If what you are looking for is a base camp where you look up and see Everest, you will not see it because you cannot see it from the base camp even when you are there. The road to the Base Camp is totally different from what I've seen and a very beastly landscape. It goes walking all the time next to the glacial tongue of the Khumbu.
The environment is chilling and icy while one approaches the Khumbu glacier under which the camp is located. The Nuptse almost pass by her skirt and we can see glacial lagoons and ice cliffs. It is like the glaciers of Iceland but disordered, since the landslides from the mountains fill the rock glacier. The base camp is on top of the same glacier, just in front of the Khumbu waterfall, which climbs those that go to Everest.

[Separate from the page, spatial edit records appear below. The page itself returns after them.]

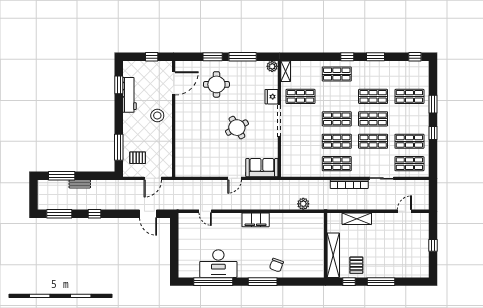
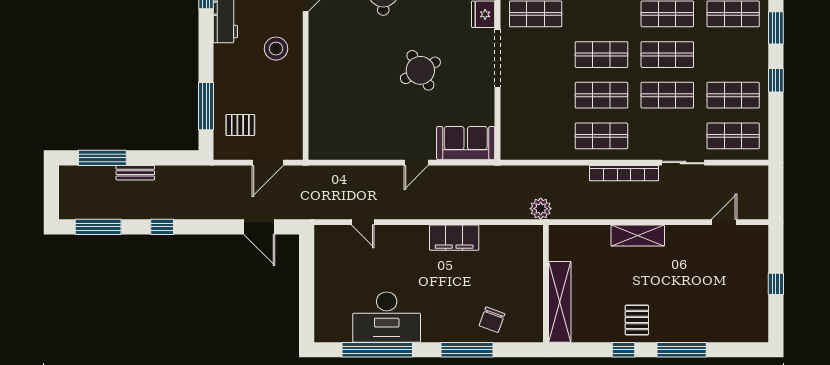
wall: (326, 245) -> (546, 284), moved
shelving: (333, 255) -> (560, 302), moved

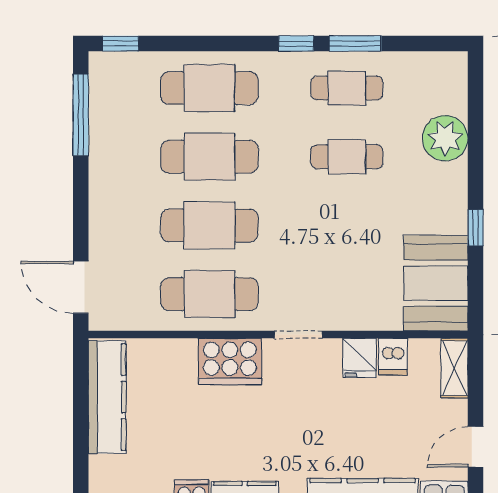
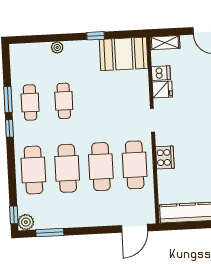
plant: (105, 67) -> (26, 222), added
window: (81, 115) -> (50, 233), width x0.69
plant: (445, 138) -> (57, 47), width x0.53, depth x0.53
cooker: (230, 361) -> (165, 158), width x0.73, depth x0.76

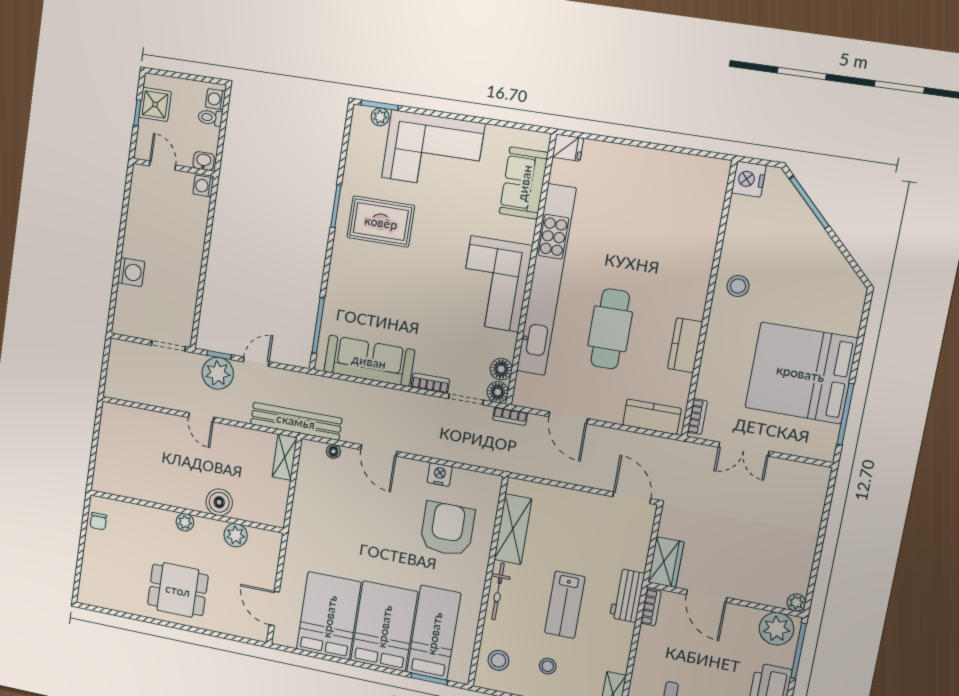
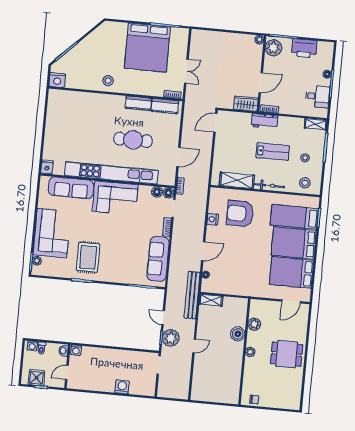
sofa: (524, 183) -> (71, 188), width x1.36
kitchen counter: (652, 417) -> (165, 106), moved, turned -90
dining table: (178, 590) -> (287, 354), turned 90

Upon reaching the camp we find some stones with the name of Everest Base Camp and thousands of prayer flags, photo and video of rigor and we visited the first expedition that is installed. They are still shops with all the comforts of the world. The environment is great with a frozen lagoon, a ravine, the tongue and the glacier with sauteed little shops while the sherpa are heard singing.
There is a constant flow of yaks that are supplying the expeditions and in this stretch we can see that they have a hard time because they walk on the same glacier and more than one slip stick. Taking the road back even though the drop is negative is a rise and fall that has broken me. Above the yak caravans run like Jumanji because, as they go empty and it's downhill the Sherpa pulls them.
When arriving at the hotel the only high is the food because it continues to be -7 degrees. My room has a window, because a room of it is under the ice. The batteries of the mobile and the ebook mark that they are unloaded but as soon as they warm up with the body they recover the load.